There are other three talks that I would like to mention. Firstly, Felipe Hoffa presented a demonstration of the power of Google BigQuery by running complex SQL queries over a Terabyte of data in around 7 seconds, and by joining Terabyte size tables in under a minute. The second talk shown how Barclays is creating outstanding infographics and local insights to provide actionable insight for different businesses. Last but not least, Lars Trieloff gave a fantastic presentation about the communication breakdown between the data analysis and the decision making steps. He even went to the extend of suggesting leaving all decisions to computers because “99.9% of decisions can be automated”. He illustrated his point by showing that a human “enhanced” algorithm, a recommendation system where the decision is made by a human, was performing worse than a fully automated system. Although I don’t agree completely with Lars’ perspective, this seems like a reasonable approach for the specific case of inventory replenishing that he was describing. Obviously, some type of alert system should be put in place to communicate unusual orders to indicate that some unexpected situation might be happening.

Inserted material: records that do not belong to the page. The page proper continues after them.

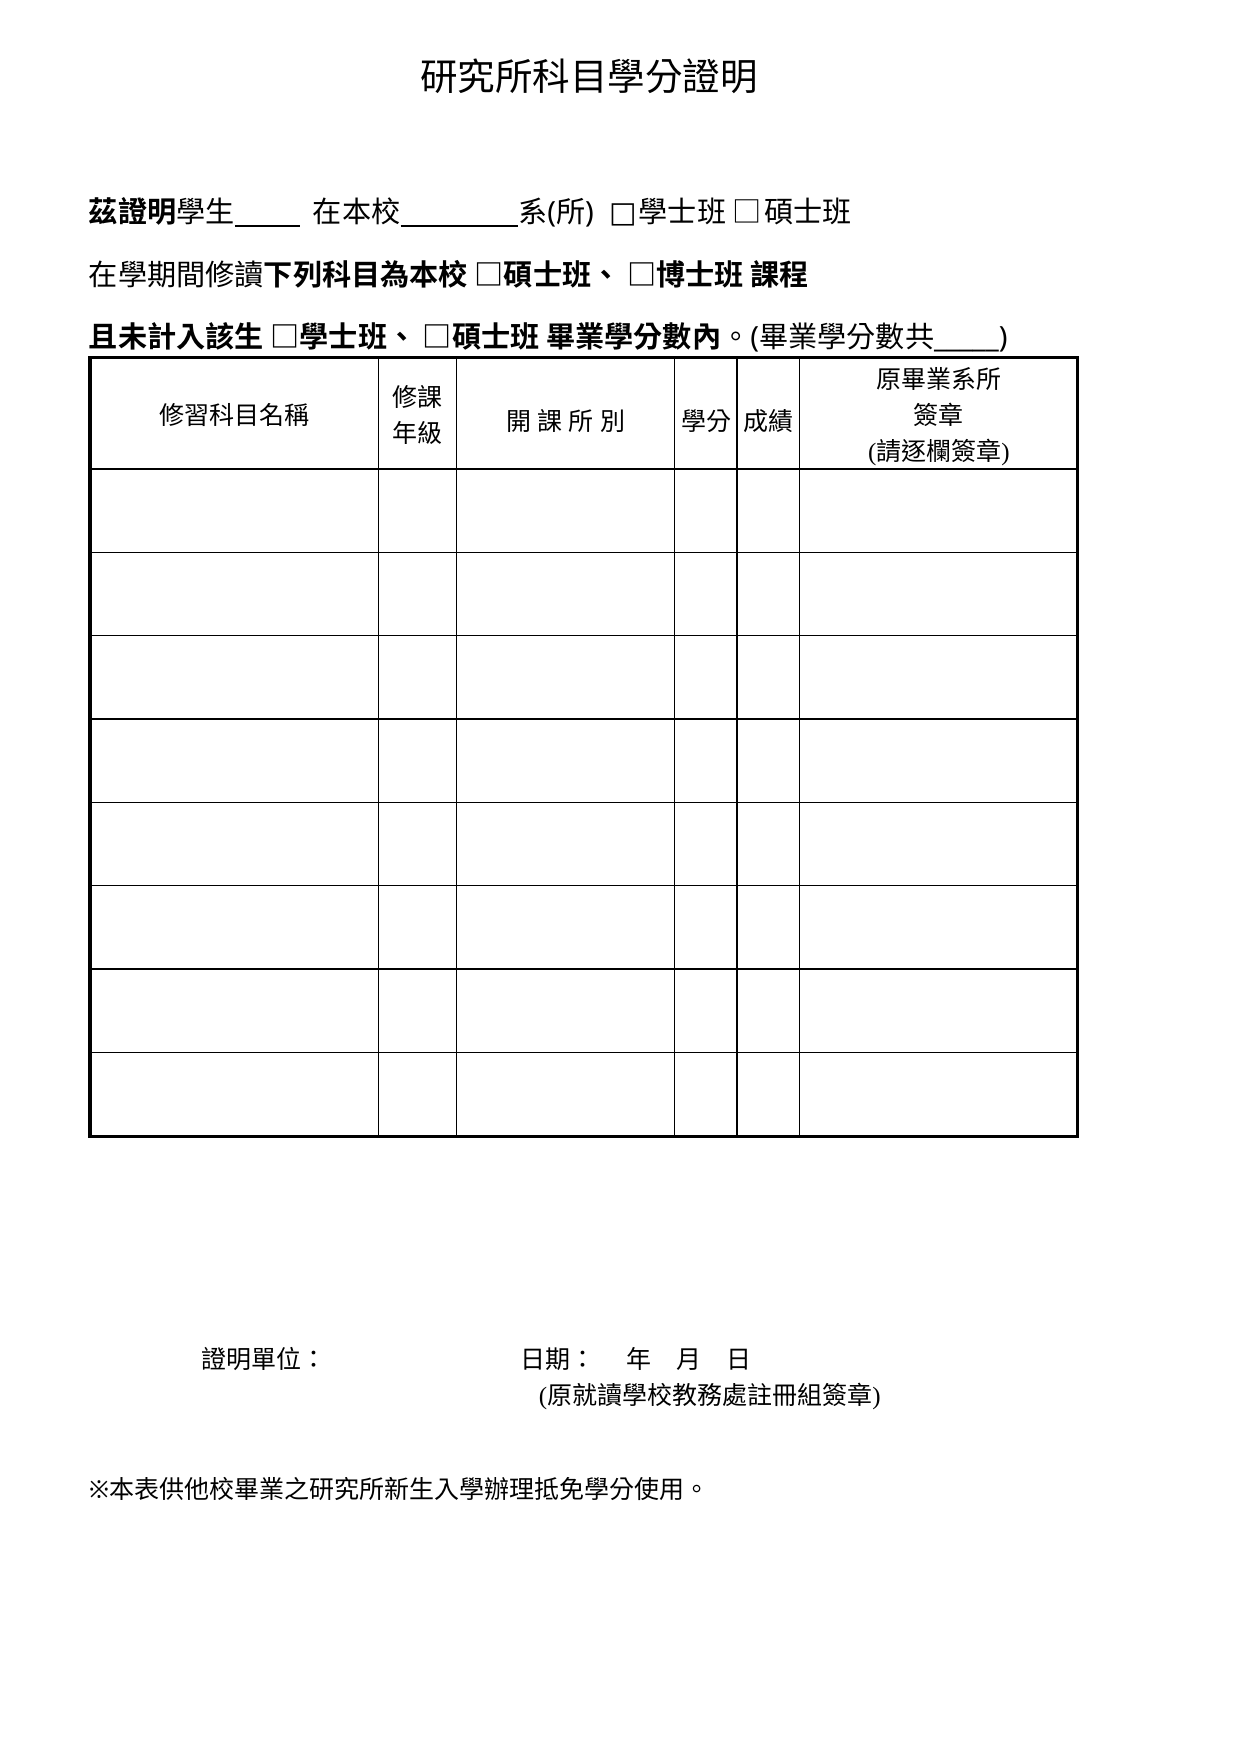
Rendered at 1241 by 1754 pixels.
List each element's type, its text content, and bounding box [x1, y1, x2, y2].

text 在學期間修讀下列科目為本校 □碩士班、 □博士班 課程 [89, 244, 1181, 294]
table_cell [379, 720, 456, 801]
text (原就讀學校教務處註冊組簽章) [89, 1375, 1240, 1412]
table_cell [800, 886, 1076, 968]
table_cell [800, 970, 1076, 1051]
table_cell [379, 553, 456, 635]
table_cell [457, 886, 674, 968]
table_cell [800, 1053, 1076, 1135]
table_cell [675, 470, 736, 551]
table_cell [457, 803, 674, 885]
table_cell [738, 1053, 799, 1135]
table_cell [92, 1053, 378, 1135]
table_cell [800, 636, 1076, 718]
table_cell [738, 470, 799, 551]
table_header 原畢業系所 簽章 (請逐欄簽章) [800, 359, 1076, 468]
table_cell [457, 1053, 674, 1135]
text ※本表供他校畢業之研究所新生入學辦理抵免學分使用。 [89, 1469, 1240, 1505]
table_cell [457, 636, 674, 718]
table_cell [379, 470, 456, 551]
table_cell [457, 470, 674, 551]
table_cell [457, 553, 674, 635]
table_cell [92, 470, 378, 551]
table_cell [738, 553, 799, 635]
table_header 修習科目名稱 [92, 359, 378, 468]
table_cell [457, 720, 674, 801]
table_cell [800, 720, 1076, 801]
table_cell [675, 1053, 736, 1135]
table_cell [92, 803, 378, 885]
table_header 修課 年級 [379, 359, 456, 468]
table_cell [675, 970, 736, 1051]
table_cell [92, 636, 378, 718]
table_cell [379, 970, 456, 1051]
table_cell [800, 470, 1076, 551]
table_cell [738, 636, 799, 718]
table_cell [738, 970, 799, 1051]
table_cell [92, 553, 378, 635]
table_cell [379, 886, 456, 968]
table_cell [457, 970, 674, 1051]
table_cell [800, 803, 1076, 885]
table_cell [675, 553, 736, 635]
table_cell [92, 886, 378, 968]
table_header 成績 [738, 359, 799, 468]
table_cell [379, 636, 456, 718]
text 證明單位： 日期： 年 月 日 [89, 1339, 1240, 1375]
table_cell [379, 803, 456, 885]
table_cell [675, 636, 736, 718]
text 茲證明學生 在本校 系(所) □學士班 □碩士班 [89, 181, 1181, 231]
table_cell [92, 720, 378, 801]
table_header 開 課 所 別 [457, 359, 674, 468]
table_cell [738, 720, 799, 801]
table_cell [675, 803, 736, 885]
table_cell [738, 886, 799, 968]
table_cell [675, 886, 736, 968]
table_cell [379, 1053, 456, 1135]
table_cell [738, 803, 799, 885]
text 且未計入該生 □學士班、 □碩士班 畢業學分數內。(畢業學分數共_____) [89, 306, 1181, 356]
text 研究所科目學分證明 [89, 47, 1089, 102]
table_cell [675, 720, 736, 801]
table_header 學分 [675, 359, 736, 468]
table_cell [92, 970, 378, 1051]
table_cell [800, 553, 1076, 635]
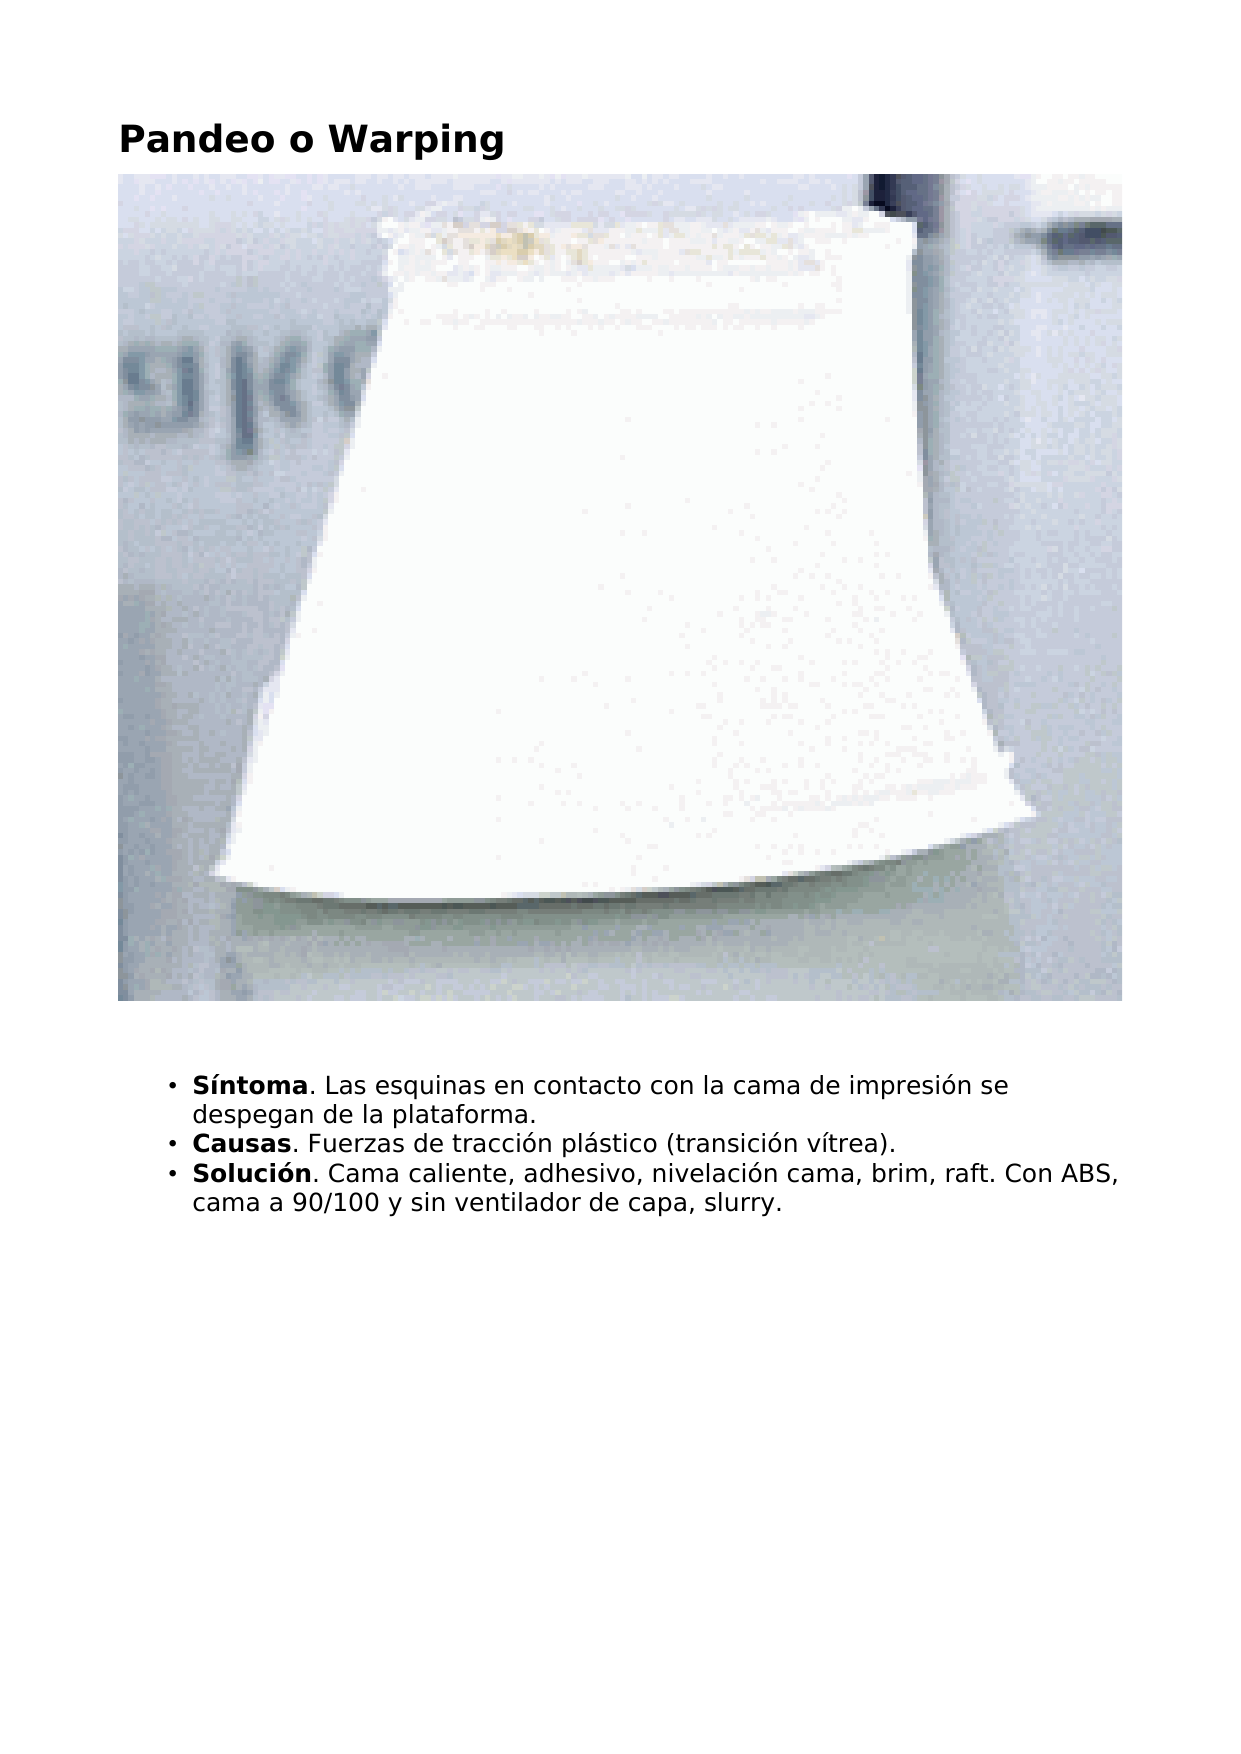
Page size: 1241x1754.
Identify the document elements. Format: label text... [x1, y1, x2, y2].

list Solución. Cama caliente, adhesivo, nivelación cama, brim, raft. Con ABS, cama a 90/100 y sin ventilador de capa, slurry. [177, 1159, 1122, 1217]
list Síntoma. Las esquinas en contacto con la cama de impresión se despegan de la plataforma. [177, 1071, 1122, 1129]
picture [118, 174, 1123, 1001]
subtitle Pandeo o Warping [118, 118, 1122, 162]
list Causas. Fuerzas de tracción plástico (transición vítrea). [177, 1129, 1122, 1159]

I deeply enjoyed the first day of the conference, and I managed to have really interesting discussions with amazing people. Also, (as usual after a conference) I have a list of technologies, services and tools to play with, including IPython notebooks, Spark, DataRobot, Dato and deep features. Furthermore, the conference also reinforced the idea that Python and R are still the most common languages within the data science community. However, I discovered that a lot of people knew about Clojure which was an unexpected surprise.